→ Source extract:
▬▬▬
This is substantially the same instruction on reasonable doubt approved by our Supreme Court in Rose. Although the trial court's use of the phrase "sits nice" was improper, taken in the context of the trial court's overall instruction, this phrase did not prejudice Defendant.
    No error.
    Judges JOHN and HUNTER concur.


Footnote: 1
We note that prior to the Supreme Court's decision in McCarty, this Court reversed a conviction for first-degree sexual offense where jury instructions had been given in the disjunctive. State v. Callahan, 86 N.C. App. 88, 356 S.E.2d 403 (1987). Callahan was implicitly overruled by our Supreme Court's contrary holding in McCarty. In any event, it is well settled that this Court is bound by the holdings of our Supreme Court. Mahoney v. Ronnie's Road Service, 122 N.C. App. 150, 153, 468 S.E.2d 279, 281 (1996), aff'd per curiam, 345 N.C. 631, 481 S.E.2d 85 (1997).
▬▬▬
Collected data:
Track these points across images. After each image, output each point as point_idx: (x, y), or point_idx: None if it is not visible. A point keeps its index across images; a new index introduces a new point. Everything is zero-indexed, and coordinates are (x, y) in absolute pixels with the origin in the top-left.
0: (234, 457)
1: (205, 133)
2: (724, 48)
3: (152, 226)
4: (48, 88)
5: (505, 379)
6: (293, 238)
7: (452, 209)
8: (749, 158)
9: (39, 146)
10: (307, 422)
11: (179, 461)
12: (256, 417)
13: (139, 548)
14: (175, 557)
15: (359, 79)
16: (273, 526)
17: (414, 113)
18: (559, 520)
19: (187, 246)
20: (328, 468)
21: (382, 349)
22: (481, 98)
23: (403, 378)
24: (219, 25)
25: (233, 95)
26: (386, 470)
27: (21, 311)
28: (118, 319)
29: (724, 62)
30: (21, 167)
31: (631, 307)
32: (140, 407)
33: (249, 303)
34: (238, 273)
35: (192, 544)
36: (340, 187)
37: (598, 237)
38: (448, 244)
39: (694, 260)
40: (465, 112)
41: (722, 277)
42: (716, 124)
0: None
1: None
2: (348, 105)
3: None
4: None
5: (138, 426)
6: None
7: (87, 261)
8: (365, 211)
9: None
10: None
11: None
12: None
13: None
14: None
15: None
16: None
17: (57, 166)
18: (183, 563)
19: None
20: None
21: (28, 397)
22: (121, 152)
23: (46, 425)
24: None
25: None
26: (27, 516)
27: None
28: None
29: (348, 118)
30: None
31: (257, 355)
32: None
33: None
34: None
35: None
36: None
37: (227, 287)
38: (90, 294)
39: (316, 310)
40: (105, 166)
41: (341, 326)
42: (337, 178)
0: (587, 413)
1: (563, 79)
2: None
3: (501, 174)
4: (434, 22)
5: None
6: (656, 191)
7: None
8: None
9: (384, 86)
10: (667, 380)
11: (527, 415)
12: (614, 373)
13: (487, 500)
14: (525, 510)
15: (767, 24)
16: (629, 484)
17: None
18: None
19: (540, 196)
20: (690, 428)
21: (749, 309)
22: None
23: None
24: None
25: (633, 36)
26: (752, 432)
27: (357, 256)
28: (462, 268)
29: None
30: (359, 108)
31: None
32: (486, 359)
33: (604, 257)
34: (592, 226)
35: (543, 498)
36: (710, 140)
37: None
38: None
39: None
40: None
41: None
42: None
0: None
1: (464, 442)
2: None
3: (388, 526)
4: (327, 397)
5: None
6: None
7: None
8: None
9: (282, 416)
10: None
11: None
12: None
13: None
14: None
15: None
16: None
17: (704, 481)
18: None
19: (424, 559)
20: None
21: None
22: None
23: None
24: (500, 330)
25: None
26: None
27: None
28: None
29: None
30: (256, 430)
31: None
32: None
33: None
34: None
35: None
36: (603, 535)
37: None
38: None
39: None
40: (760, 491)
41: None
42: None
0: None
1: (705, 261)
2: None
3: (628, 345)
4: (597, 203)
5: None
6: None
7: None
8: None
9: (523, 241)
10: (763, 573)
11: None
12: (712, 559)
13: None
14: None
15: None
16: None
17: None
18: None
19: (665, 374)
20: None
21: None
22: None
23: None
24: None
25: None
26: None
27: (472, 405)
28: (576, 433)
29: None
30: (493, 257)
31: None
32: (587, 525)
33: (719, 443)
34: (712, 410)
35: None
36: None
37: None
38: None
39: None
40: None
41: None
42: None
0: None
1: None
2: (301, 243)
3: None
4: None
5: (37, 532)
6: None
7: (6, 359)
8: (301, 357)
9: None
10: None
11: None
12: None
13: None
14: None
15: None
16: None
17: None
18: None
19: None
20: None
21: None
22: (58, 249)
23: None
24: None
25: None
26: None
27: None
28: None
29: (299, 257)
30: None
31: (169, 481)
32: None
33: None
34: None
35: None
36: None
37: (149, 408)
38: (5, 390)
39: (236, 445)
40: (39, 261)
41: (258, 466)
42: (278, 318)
▬▬▬
→ Task brief: Pick up the court opinion text shown above the items and continue it past its footnote, starting after the last sentence given.

→ Exercise output:
Footnote: 2
An indictment is multiplicious if it charges a single offense in several counts. See N.C.G.S. § 15A-924(a)(2) (1997) ("A criminal pleading must contain . . . [a] separate count addressed to each offense charged . . . ."); N.C.G.S. § 15A-926(a) (1997) ("Two or more offenses may be joined in one pleading . . . when the offenses . . . are based on the same act or transaction or on a series of acts or transactions connected together or constituting parts of a single scheme or plan. Each offense must be stated in a separate count as required by G.S. 15A-924."). "The principle danger in multiplicity is that the defendant will receive multiple sentences for a single offense . . . . Multiplicity does not require dismissal of the indictment, [but] the defendant will be entitled to relief from an improperly imposed multiple sentence . . . ." 2 Wayne R. LaFave & Jerold H. Israel, Criminal Procedure § 19.2, at 457-58 (1984).